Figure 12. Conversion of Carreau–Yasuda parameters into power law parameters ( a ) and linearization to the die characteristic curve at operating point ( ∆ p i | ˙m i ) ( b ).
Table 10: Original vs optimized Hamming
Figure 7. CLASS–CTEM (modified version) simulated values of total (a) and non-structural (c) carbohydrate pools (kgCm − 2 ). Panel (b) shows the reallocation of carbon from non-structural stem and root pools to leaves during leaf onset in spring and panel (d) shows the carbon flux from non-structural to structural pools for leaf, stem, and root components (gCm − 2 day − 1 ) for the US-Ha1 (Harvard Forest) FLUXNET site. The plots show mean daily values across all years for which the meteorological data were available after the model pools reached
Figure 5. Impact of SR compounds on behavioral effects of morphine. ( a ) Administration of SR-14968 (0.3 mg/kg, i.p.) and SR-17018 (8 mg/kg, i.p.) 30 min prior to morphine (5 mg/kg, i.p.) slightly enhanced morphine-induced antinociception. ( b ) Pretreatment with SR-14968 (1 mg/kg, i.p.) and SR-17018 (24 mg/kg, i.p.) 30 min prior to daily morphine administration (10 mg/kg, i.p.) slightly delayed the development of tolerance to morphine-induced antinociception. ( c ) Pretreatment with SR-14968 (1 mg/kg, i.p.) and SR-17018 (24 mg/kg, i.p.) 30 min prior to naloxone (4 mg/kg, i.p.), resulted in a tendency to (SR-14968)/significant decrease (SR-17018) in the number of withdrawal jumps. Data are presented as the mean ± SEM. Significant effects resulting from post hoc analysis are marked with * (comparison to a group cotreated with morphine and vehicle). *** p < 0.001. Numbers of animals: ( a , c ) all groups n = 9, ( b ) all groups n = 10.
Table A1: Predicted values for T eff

▸ Work task: Only lines with the word "Table" are wanted, so copy each one from the records.

▸ Task result:
Table 10: Original vs optimized Hamming
Table A1: Predicted values for T eff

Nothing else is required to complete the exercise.